What the task requires: Every line of the data should be retyped with no difference from the original.

=== Input records ===

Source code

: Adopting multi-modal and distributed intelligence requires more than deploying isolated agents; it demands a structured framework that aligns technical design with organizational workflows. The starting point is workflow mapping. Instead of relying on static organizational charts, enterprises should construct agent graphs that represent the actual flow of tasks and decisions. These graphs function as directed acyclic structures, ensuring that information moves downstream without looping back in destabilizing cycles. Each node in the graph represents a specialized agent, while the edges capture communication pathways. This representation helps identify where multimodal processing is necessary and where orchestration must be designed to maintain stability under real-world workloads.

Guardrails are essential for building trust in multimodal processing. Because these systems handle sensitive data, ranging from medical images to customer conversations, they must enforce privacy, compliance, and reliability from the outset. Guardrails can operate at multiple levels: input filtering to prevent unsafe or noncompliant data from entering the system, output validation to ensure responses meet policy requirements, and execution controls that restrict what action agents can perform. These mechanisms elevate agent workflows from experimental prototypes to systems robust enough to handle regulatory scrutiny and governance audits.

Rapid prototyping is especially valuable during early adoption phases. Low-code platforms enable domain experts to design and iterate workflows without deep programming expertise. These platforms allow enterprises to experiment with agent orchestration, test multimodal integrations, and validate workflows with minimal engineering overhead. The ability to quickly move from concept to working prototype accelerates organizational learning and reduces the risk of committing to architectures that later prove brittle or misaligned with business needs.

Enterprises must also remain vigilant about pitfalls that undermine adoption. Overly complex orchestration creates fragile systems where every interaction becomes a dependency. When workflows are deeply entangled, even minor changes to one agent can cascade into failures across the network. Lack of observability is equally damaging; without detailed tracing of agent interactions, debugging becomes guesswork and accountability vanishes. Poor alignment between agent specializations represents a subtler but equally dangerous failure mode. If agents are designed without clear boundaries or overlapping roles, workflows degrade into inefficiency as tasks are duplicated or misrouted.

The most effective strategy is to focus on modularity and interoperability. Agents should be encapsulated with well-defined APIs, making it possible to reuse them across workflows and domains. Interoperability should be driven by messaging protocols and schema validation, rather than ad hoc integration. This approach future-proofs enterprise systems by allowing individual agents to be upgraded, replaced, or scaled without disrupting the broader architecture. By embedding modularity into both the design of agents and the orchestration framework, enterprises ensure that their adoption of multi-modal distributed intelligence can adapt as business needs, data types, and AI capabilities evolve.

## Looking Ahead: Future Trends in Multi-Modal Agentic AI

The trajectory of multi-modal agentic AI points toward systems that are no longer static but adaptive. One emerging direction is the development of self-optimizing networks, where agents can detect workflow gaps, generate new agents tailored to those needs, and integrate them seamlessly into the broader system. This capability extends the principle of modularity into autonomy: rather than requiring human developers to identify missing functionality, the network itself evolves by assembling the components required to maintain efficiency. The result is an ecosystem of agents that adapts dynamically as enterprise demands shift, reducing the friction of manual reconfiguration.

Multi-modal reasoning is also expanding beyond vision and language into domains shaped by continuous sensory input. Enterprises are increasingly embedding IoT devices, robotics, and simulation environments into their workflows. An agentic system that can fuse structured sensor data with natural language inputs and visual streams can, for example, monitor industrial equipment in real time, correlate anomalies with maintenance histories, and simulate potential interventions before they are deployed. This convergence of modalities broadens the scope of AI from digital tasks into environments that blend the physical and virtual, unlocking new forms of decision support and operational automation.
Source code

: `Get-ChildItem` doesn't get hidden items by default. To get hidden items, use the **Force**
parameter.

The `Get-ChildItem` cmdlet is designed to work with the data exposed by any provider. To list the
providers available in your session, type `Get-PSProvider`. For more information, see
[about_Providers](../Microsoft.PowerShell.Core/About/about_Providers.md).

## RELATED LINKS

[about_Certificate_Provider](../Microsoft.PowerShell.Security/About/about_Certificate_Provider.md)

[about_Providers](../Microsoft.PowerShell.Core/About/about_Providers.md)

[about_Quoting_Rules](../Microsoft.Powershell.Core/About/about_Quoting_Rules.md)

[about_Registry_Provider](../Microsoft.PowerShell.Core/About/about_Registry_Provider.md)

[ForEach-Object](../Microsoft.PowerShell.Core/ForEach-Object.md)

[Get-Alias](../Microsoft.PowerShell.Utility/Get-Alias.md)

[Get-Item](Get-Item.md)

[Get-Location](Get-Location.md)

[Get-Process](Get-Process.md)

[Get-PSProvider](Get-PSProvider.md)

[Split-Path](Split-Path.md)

===

Exercise answer:
Source code

: Adopting multi-modal and distributed intelligence requires more than deploying isolated agents; it demands a structured framework that aligns technical design with organizational workflows. The starting point is workflow mapping. Instead of relying on static organizational charts, enterprises should construct agent graphs that represent the actual flow of tasks and decisions. These graphs function as directed acyclic structures, ensuring that information moves downstream without looping back in destabilizing cycles. Each node in the graph represents a specialized agent, while the edges capture communication pathways. This representation helps identify where multimodal processing is necessary and where orchestration must be designed to maintain stability under real-world workloads.

Guardrails are essential for building trust in multimodal processing. Because these systems handle sensitive data, ranging from medical images to customer conversations, they must enforce privacy, compliance, and reliability from the outset. Guardrails can operate at multiple levels: input filtering to prevent unsafe or noncompliant data from entering the system, output validation to ensure responses meet policy requirements, and execution controls that restrict what action agents can perform. These mechanisms elevate agent workflows from experimental prototypes to systems robust enough to handle regulatory scrutiny and governance audits.

Rapid prototyping is especially valuable during early adoption phases. Low-code platforms enable domain experts to design and iterate workflows without deep programming expertise. These platforms allow enterprises to experiment with agent orchestration, test multimodal integrations, and validate workflows with minimal engineering overhead. The ability to quickly move from concept to working prototype accelerates organizational learning and reduces the risk of committing to architectures that later prove brittle or misaligned with business needs.

Enterprises must also remain vigilant about pitfalls that undermine adoption. Overly complex orchestration creates fragile systems where every interaction becomes a dependency. When workflows are deeply entangled, even minor changes to one agent can cascade into failures across the network. Lack of observability is equally damaging; without detailed tracing of agent interactions, debugging becomes guesswork and accountability vanishes. Poor alignment between agent specializations represents a subtler but equally dangerous failure mode. If agents are designed without clear boundaries or overlapping roles, workflows degrade into inefficiency as tasks are duplicated or misrouted.

The most effective strategy is to focus on modularity and interoperability. Agents should be encapsulated with well-defined APIs, making it possible to reuse them across workflows and domains. Interoperability should be driven by messaging protocols and schema validation, rather than ad hoc integration. This approach future-proofs enterprise systems by allowing individual agents to be upgraded, replaced, or scaled without disrupting the broader architecture. By embedding modularity into both the design of agents and the orchestration framework, enterprises ensure that their adoption of multi-modal distributed intelligence can adapt as business needs, data types, and AI capabilities evolve.

## Looking Ahead: Future Trends in Multi-Modal Agentic AI

The trajectory of multi-modal agentic AI points toward systems that are no longer static but adaptive. One emerging direction is the development of self-optimizing networks, where agents can detect workflow gaps, generate new agents tailored to those needs, and integrate them seamlessly into the broader system. This capability extends the principle of modularity into autonomy: rather than requiring human developers to identify missing functionality, the network itself evolves by assembling the components required to maintain efficiency. The result is an ecosystem of agents that adapts dynamically as enterprise demands shift, reducing the friction of manual reconfiguration.

Multi-modal reasoning is also expanding beyond vision and language into domains shaped by continuous sensory input. Enterprises are increasingly embedding IoT devices, robotics, and simulation environments into their workflows. An agentic system that can fuse structured sensor data with natural language inputs and visual streams can, for example, monitor industrial equipment in real time, correlate anomalies with maintenance histories, and simulate potential interventions before they are deployed. This convergence of modalities broadens the scope of AI from digital tasks into environments that blend the physical and virtual, unlocking new forms of decision support and operational automation.
Source code

: `Get-ChildItem` doesn't get hidden items by default. To get hidden items, use the **Force**
parameter.

The `Get-ChildItem` cmdlet is designed to work with the data exposed by any provider. To list the
providers available in your session, type `Get-PSProvider`. For more information, see
[about_Providers](../Microsoft.PowerShell.Core/About/about_Providers.md).

## RELATED LINKS

[about_Certificate_Provider](../Microsoft.PowerShell.Security/About/about_Certificate_Provider.md)

[about_Providers](../Microsoft.PowerShell.Core/About/about_Providers.md)

[about_Quoting_Rules](../Microsoft.Powershell.Core/About/about_Quoting_Rules.md)

[about_Registry_Provider](../Microsoft.PowerShell.Core/About/about_Registry_Provider.md)

[ForEach-Object](../Microsoft.PowerShell.Core/ForEach-Object.md)

[Get-Alias](../Microsoft.PowerShell.Utility/Get-Alias.md)

[Get-Item](Get-Item.md)

[Get-Location](Get-Location.md)

[Get-Process](Get-Process.md)

[Get-PSProvider](Get-PSProvider.md)

[Split-Path](Split-Path.md)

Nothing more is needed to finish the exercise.